MOVEit logs not only sign-on/off events, but permission changes, new user additions and other actions that directly affect the security of the system. Real time views of this audit trail as well as detailed query tools are available on the Logs and Report pages. All log entries are cryptographically chained together in a way that makes any tampering (add, delete, change) of audit logs evident.
MOVEit's RADIUS and LDAP clients support any standard RADIUS and LDAP servers, including Microsoft's Internet Authentication Server, Novell's BorderManager, Microsoft Active Directory, Novell eDirectory, Sun iPlanet and IBM Tivoli Access Manager (SecureWay).
MOVEit does not reveal its product name to unauthorized users via the SSH and FTP interfaces and can be configured to hide this information from web users as well. Version numbers are also only available to authorized users. Obscuring this information prevents hackers from figuring out what they are attacking without doing a fair amount of research.

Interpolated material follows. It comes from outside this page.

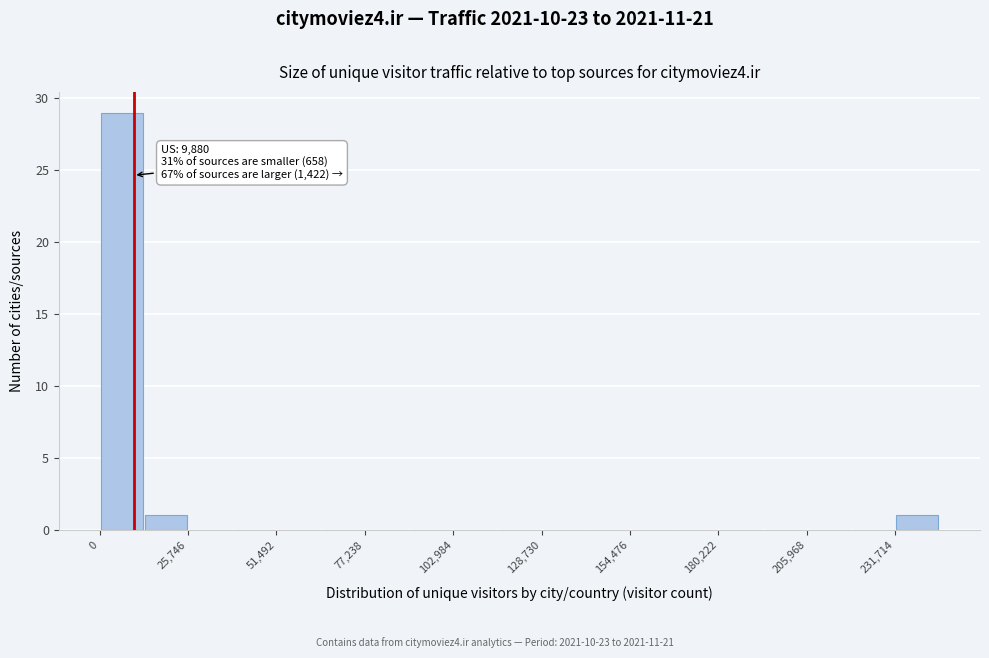

Read against the x-axis, roughly where is the centre of the tallest bar?

5000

All major interfaces of MOVEit (SFTP, FTPS, HTTPS) support the use of SSL (X.509) client certificates and SSH client keys. SSL client certs and SSH client keys are usually installed on individual machines, but SSL client certificates are also available as hardware tokens.
When used with a username, IP addresses, passwords and client keys/certs offer one-, two- or three-factor authentication.

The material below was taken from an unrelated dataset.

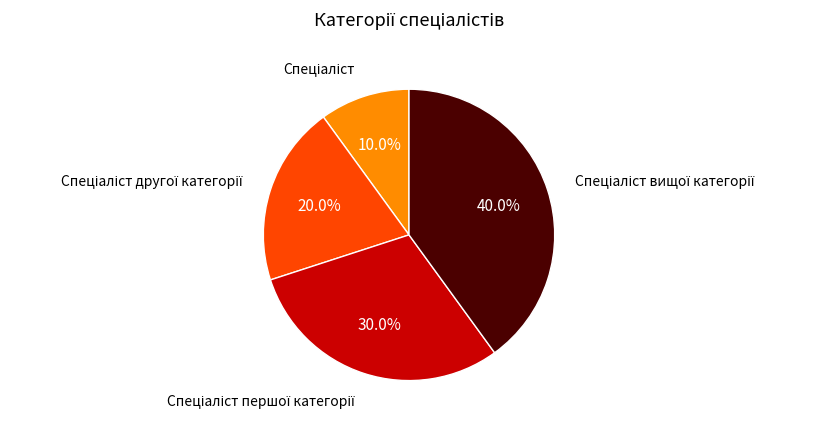

Is there any slice that represents more than half of the pie?

No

Organizations worried about storing username-hash combinations on MOVEit's protected database can use the External Authentication feature and move all non-administrative usernames and passwords to RADIUS or LDAP servers. (Access to the remaining administrative usernames can be locked to specific, internal-only IP addresses.)
There is a way to store MOVEit encrypted files in a location that is not in a DMZ. It is to deploy MOVEit on a piece of an existing storage area network (SAN).
To prevent keystroke logging software and hardware from capturing the keystrokes used to sign on to a MOVEit using a web browser, a keyboard (GUI control) is provided as an alternate method of data entry. The same keyboard also protects other password fields used throughout the application to protect other users as well.
To help prevent cross-frame scripting attacks against MOVEit, the web interface will prevent itself from being loaded in a frame or iframe window. This can be overridden using the "contentonly" flag, if the goal is to integrate MOVEit with an existing portal application using frames. See the URL Crafting doc page for further details.